Kepala Kantor Imigrasi Ponorogo, Anggoro Widy Utomo, menjelaskan bahwa deportasi ini bermula setelah pihaknya menerima laporan dari masyarakat mengenai keberadaan AA di Kecamatan Babadan, Kabupaten Ponorogo. Informasi ini segera ditindaklanjuti oleh petugas Seksi Intelijen dan Penindakan Keimigrasian (Inteldakim) dengan melakukan pemeriksaan lapangan.
“Keberadaan yang bersangkutan kami ketahui dari informasi masyarakat, lalu kami lakukan penelusuran dan pemeriksaan hingga akhirnya diamankan,” ujar Anggoro.
Dari hasil pemeriksaan, diketahui bahwa AA memegang paspor Malaysia yang masa berlakunya telah habis pada 23 Oktober 2013. Ia adalah anak dari ayah berkewarganegaraan Malaysia dan ibu WNI, serta lahir di Malaysia.
Anggoro menjelaskan, pada periode 2008-2009, AA beberapa kali keluar masuk Indonesia. Terakhir kali, AA masuk ke Indonesia pada 4 September 2010 melalui Batam Centre menggunakan fasilitas Bebas Visa Kunjungan Singkat (BVKS). Dengan visa tersebut, ia hanya diperbolehkan tinggal selama 30 hari dan wajib meninggalkan Indonesia setelah izin tinggalnya habis.

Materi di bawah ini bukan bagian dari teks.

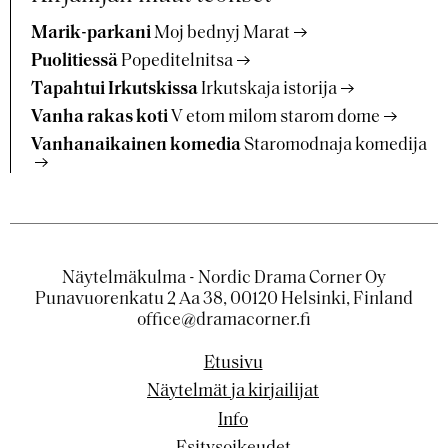
Marik-parkani
Moj bednyj Marat
Puolitiessä
Popeditelnitsa
Tapahtui Irkutskissa
Irkutskaja istorija
Vanha rakas koti
V etom milom starom dome
Vanhanaikainen komedia
Staromodnaja komedija
Näytelmäkulma - Nordic Drama Corner Oy
Punavuorenkatu 2 Aa 38, 00120 Helsinki, Finland
office@dramacorner.fi
Etusivu
Näytelmät ja kirjailijat
Info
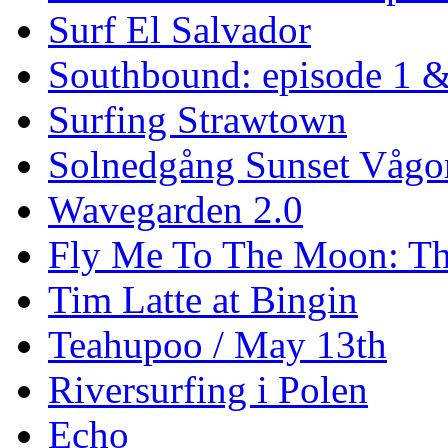
Surf El Salvador
Southbound: episode 1 &
Surfing Strawtown
Solnedgång Sunset Vågo
Wavegarden 2.0
Fly Me To The Moon: Th
Tim Latte at Bingin
Teahupoo / May 13th
Riversurfing i Polen
Echo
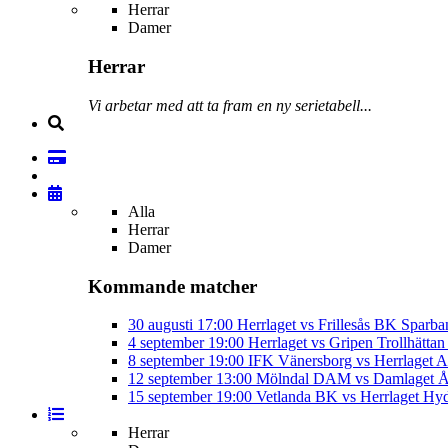
Herrar
Damer
Herrar
Vi arbetar med att ta fram en ny serietabell...
Alla
Herrar
Damer
Kommande matcher
30 augusti
17:00
Herrlaget vs Frillesås BK
Sparba
4 september
19:00
Herrlaget vs Gripen Trollhätt
8 september
19:00
IFK Vänersborg vs Herrlaget
A
12 september
13:00
Mölndal DAM vs Damlaget
Å
15 september
19:00
Vetlanda BK vs Herrlaget
Hyd
Herrar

Namun, setelah izin tinggalnya berakhir pada 3 Oktober 2010, AA tidak kembali ke Malaysia dan justru menetap bersama ibunya di Ponorogo hingga akhirnya diamankan oleh petugas Imigrasi pada 13 Januari 2026. AA tercatat telah melanggar Pasal 78 ayat (3) Undang-Undang Nomor 6 Tahun 2011 tentang Keimigrasian karena telah overstay lebih dari 60 hari.
“Terhadap yang bersangkutan dikenakan Tindakan Administratif Keimigrasian berupa pendeportasian dan penangkalan,” tegas Anggoro.
Proses deportasi dilakukan dengan pengawalan ketat dari petugas Imigrasi Ponorogo, mulai dari kantor hingga saat AA naik pesawat tujuan Johor Bahru, Malaysia.
Anggoro menegaskan bahwa tindakan ini adalah bukti nyata kehadiran negara dalam menjaga kedaulatan dan ketertiban hukum keimigrasian. “Kami memastikan bahwa orang asing yang berada di Indonesia mematuhi aturan yang berlaku,” ujarnya.